> **Excerpt**:
::::::::::
Reviewing Earth To The Dandy Warhols … Shoulda Tried Before I Buyed

The Dandy Warhols – Wikipedia, the free encyclopedia

The Dandy Warhols are a US rock band formed in Portland, Oregon, by Courtney Taylor-Taylor (vocals, guitar), Zia McCabe (keyboard), Peter Holmström (guitar), and Eric Hedford (drums), who left in 1998 to be replaced by Taylor-Taylor’s cousin Brent De Boer. The band’s name is a pun on the name of American pop artist Andy Warhol.

The Dandy Warhols are strongly influenced by The Velvet Underground, Beach Boys, Simon and Garfunkel, The Beatles, The Shadows, and The Rolling Stones as well as including implicit musical references to My Bloody Valentine in some songs. Front man Courtney Taylor-Taylor describes the band beginning as a group of friends who “needed music to drink to.”[

With a pedigree like this, I really should like this CD better. I bought it in a Dublin music store on the strength of “name recognition,” as I’d heard something by them on WXRT. Ripped it to iTunes, but never actually got around to listening to it all the way through before now. I fell out of the iPod/iTunes habit because at work I was told I could no longer listen with headphones under my headset while waiting for a call.
::::::::::
Items from a data source
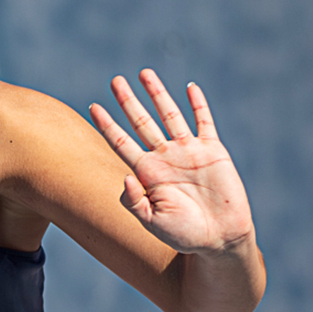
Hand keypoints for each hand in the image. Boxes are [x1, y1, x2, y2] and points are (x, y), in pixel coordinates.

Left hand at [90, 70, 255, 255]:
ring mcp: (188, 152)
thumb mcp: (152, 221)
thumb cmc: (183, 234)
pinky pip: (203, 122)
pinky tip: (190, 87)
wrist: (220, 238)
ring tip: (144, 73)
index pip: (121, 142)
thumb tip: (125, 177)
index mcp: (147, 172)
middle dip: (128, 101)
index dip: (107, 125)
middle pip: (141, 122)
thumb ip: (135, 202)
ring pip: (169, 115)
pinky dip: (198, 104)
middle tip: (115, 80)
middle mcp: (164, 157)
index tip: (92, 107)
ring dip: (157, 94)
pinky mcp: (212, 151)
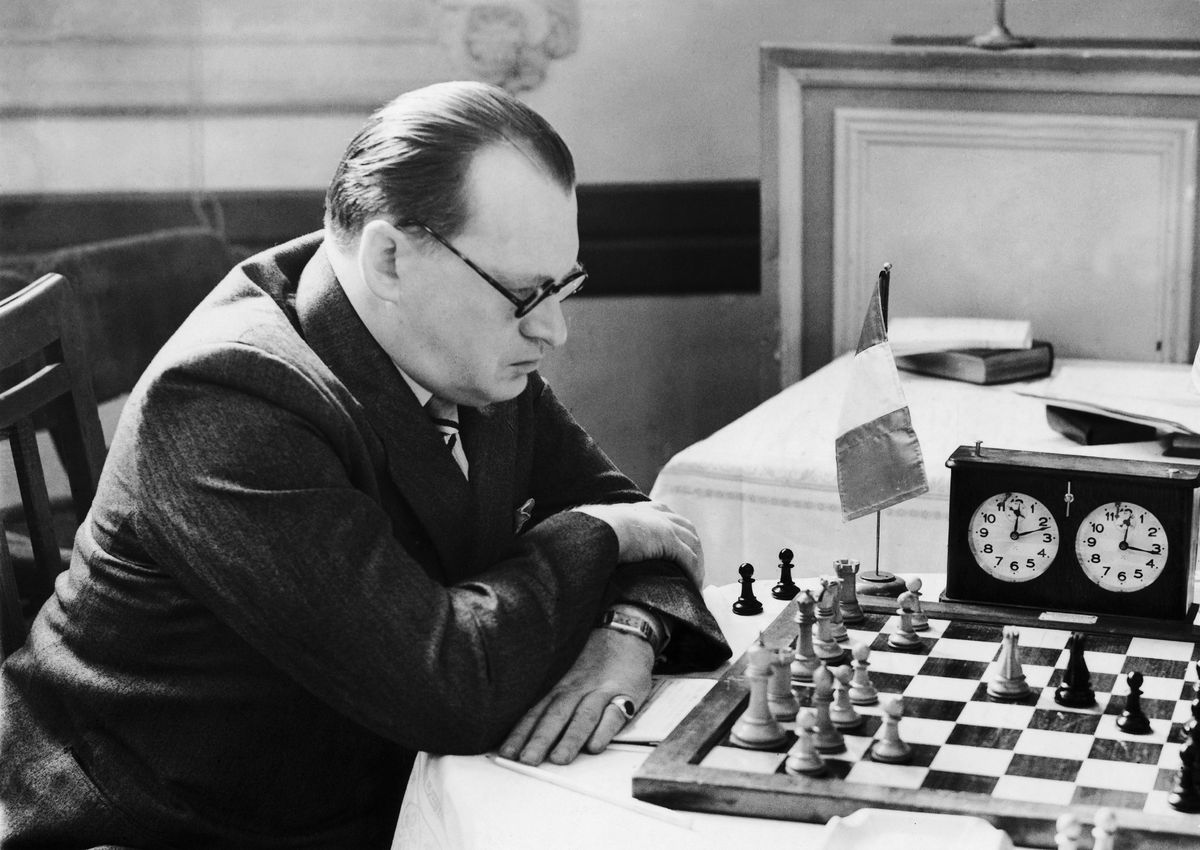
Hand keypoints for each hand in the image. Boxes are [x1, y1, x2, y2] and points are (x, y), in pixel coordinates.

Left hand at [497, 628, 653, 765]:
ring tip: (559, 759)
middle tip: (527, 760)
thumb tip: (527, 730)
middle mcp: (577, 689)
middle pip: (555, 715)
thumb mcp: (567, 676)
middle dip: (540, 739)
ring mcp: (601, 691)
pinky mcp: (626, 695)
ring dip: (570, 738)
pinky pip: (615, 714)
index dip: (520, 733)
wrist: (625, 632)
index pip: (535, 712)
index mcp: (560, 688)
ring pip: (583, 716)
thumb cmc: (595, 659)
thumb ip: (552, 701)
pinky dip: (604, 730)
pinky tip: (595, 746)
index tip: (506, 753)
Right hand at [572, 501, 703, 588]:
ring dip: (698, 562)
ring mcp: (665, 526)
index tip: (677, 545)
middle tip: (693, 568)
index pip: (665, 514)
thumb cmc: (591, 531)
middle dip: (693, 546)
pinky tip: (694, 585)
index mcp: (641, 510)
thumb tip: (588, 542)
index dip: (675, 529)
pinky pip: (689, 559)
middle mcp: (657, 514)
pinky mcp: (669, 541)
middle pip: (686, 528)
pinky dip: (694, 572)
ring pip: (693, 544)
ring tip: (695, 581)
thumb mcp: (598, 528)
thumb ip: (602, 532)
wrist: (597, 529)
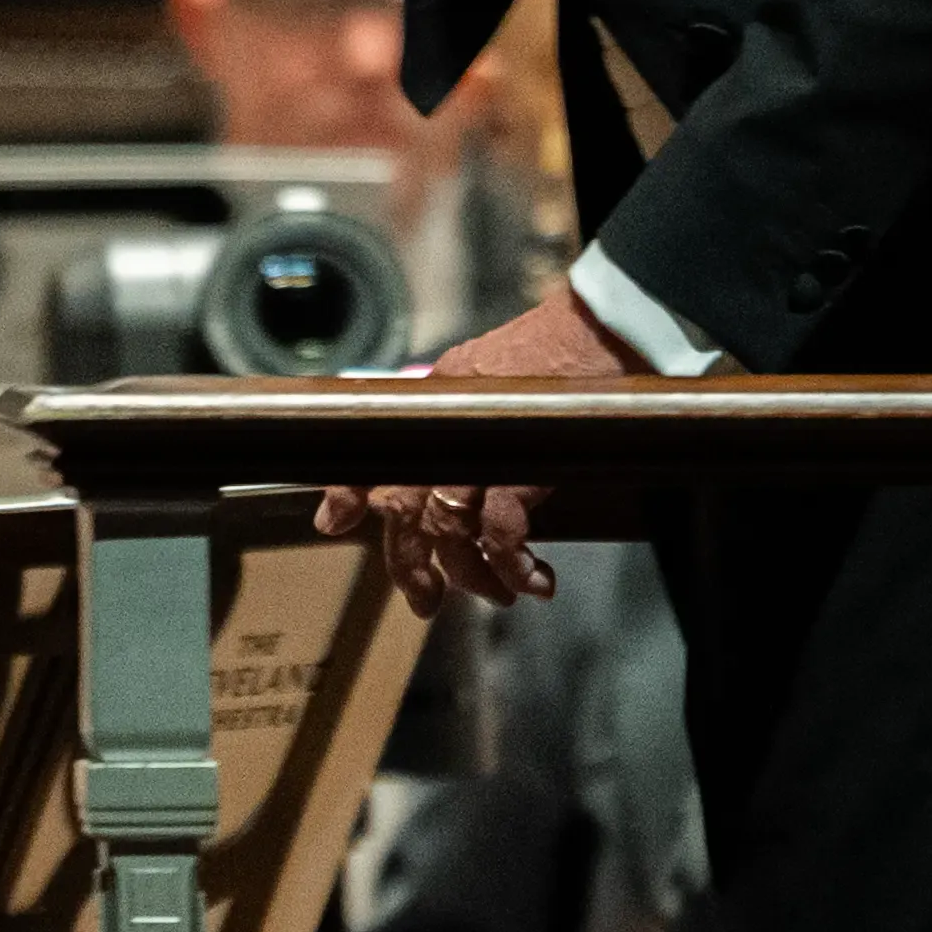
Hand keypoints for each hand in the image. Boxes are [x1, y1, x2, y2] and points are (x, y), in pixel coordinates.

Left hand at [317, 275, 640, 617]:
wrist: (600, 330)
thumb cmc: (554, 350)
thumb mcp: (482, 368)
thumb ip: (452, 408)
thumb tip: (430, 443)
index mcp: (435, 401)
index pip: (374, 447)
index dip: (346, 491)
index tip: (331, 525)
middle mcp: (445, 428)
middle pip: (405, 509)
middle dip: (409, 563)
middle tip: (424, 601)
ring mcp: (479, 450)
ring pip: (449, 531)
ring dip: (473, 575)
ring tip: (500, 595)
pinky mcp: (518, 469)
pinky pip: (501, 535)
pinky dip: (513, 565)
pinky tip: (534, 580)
::::::::::
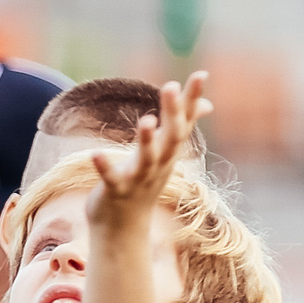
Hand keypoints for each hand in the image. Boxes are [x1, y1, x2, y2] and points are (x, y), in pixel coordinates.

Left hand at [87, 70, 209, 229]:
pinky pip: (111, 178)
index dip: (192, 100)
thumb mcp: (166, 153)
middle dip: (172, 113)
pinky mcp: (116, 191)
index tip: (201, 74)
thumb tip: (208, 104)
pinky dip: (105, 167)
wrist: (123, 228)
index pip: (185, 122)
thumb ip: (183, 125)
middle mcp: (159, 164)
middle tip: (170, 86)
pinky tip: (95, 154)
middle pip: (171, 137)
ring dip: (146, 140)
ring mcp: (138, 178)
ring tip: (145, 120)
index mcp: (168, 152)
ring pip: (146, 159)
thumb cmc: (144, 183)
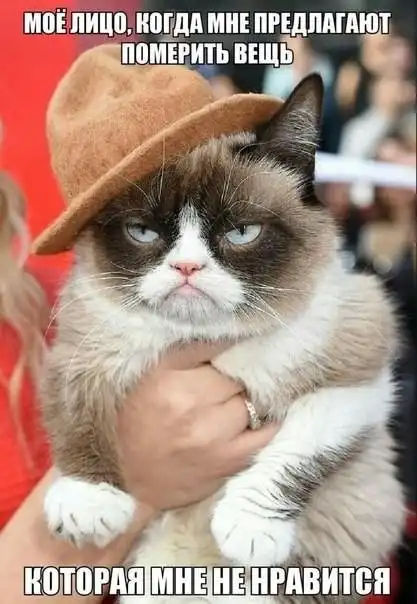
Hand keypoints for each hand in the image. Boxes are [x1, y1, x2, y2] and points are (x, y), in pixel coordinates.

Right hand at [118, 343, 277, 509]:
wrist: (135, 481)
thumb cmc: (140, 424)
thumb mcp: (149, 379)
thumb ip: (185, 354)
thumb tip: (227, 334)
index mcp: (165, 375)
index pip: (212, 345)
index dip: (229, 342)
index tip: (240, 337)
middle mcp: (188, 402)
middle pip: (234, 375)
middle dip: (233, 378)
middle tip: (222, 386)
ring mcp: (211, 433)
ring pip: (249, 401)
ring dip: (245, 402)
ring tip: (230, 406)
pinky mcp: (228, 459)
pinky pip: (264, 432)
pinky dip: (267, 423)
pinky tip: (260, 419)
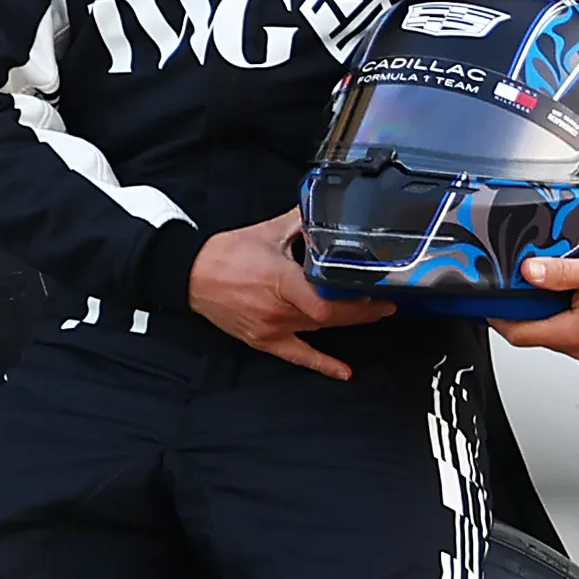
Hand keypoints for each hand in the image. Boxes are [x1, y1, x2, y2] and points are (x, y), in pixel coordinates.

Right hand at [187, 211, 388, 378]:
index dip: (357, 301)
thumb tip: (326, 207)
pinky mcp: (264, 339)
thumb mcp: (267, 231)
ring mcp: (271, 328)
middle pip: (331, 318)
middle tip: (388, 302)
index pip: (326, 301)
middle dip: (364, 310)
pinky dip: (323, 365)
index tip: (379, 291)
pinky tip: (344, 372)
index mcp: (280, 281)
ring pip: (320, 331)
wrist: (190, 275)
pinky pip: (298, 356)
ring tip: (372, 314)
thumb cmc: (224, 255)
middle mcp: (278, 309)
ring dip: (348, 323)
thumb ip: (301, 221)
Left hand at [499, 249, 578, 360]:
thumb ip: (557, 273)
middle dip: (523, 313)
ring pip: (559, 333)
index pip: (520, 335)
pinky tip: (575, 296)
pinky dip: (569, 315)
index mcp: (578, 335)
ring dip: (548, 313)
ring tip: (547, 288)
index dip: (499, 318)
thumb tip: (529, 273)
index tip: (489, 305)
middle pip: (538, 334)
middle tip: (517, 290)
::::::::::
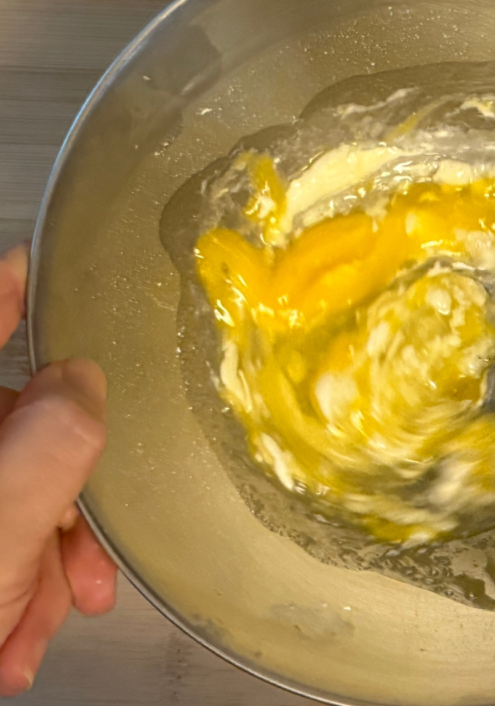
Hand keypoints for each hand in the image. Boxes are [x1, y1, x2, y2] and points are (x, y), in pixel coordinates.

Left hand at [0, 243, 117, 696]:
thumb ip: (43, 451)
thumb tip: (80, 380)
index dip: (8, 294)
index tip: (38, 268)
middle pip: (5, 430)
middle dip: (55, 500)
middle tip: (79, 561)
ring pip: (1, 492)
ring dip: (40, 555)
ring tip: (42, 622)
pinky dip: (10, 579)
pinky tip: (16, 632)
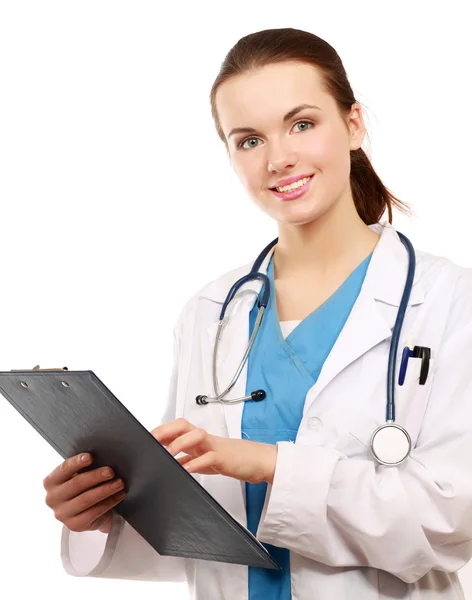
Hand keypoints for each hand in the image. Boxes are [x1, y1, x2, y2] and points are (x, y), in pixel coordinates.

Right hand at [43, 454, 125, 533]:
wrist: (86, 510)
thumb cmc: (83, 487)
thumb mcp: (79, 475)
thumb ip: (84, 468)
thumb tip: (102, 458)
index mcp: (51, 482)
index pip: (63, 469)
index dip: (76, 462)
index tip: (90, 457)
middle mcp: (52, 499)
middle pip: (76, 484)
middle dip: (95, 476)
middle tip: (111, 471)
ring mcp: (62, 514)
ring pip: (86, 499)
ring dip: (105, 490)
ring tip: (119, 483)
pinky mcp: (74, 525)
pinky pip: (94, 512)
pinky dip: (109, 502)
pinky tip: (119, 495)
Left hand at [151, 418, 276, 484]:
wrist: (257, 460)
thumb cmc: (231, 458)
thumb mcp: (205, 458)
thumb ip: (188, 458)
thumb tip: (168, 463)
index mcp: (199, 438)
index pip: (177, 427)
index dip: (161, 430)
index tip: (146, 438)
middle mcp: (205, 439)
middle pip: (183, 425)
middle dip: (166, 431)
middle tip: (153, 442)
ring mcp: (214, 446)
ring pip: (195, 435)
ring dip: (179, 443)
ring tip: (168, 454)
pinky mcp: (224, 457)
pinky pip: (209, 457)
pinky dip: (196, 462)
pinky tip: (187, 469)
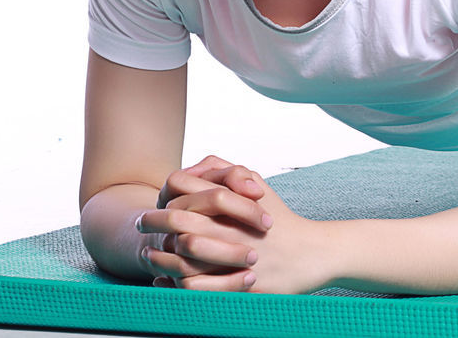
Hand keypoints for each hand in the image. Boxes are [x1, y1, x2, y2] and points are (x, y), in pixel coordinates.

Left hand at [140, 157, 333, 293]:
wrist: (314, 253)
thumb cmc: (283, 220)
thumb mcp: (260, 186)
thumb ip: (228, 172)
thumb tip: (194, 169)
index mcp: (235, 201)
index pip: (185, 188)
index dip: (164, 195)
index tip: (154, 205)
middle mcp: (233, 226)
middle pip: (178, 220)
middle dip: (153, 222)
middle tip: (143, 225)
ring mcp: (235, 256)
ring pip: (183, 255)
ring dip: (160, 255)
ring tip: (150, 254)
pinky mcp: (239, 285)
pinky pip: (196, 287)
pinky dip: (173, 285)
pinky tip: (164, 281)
::::::::::
> **What to do**:
[1] Translate this sentence from the Dandy Warhols review into Spanish: "The band’s name is a pun on the name of American pop artist Andy Warhol."
[2] Carry on the Dandy Warhols review from its last sentence, keeping the same first-person voice.

> **Set of answers**:
[1] El nombre de la banda es un juego de palabras con el nombre del artista pop estadounidense Andy Warhol.

[2]
Wait, whut? Yes, it’s not uncomfortable or difficult to switch with the right headphones, especially the iPhone ones with the built in pause/start clicker. I could hear the caller on the headset just fine. But a VP at work saw me while clients were visiting and didn’t think it was quite the thing. Only now am I getting back into music via iPhone. So I’ve climbed back into bed with laptop, iPhone, headphones, USB cable, and tea to rip a CD… but not in the way you think.

Pause for cough. Cough over. Here we go:

Musee D’Nougat 14:46
This song is fourteen minutes and forty-six seconds’ worth of self-indulgent musical wanking. Inconsequential, pleasant New Age instrumental with fake British or German nattering and airport-announcement “found sound.” Vaguely Pink Floydish, kind of relaxing, so I moved it to my “Sleep” playlist. There’s a little bit at the end that sounds like a really annoying ringtone; if it’s bad enough to wake me up (I really do use that playlist to help me fall asleep) I will delete this waste of a quarter of an hour.

Valerie Yum 7:01
The chorus sounds like “meow meow meow meow meow.” Listenable, but only if you like cats.

Beast Of All Saints 4:47
Don’t remember. That was 10 minutes ago. The title has a vaguely churchy, vaguely evil ring to it, though.

The Legend Of The Last Of The Outlaw Truckers AKA The Ballad Of Sheriff Shorty 3:44
This song is shorter than its title. Good, though, first one I liked.

Mis Amigos 4:31
Two good cuts in a row, hope this is a trend. Sounds like “Baby Elephant Walks After Dropping Acid” and includes percussion on oil drums (not tuned), a motorcycle, and (I think) a chain saw.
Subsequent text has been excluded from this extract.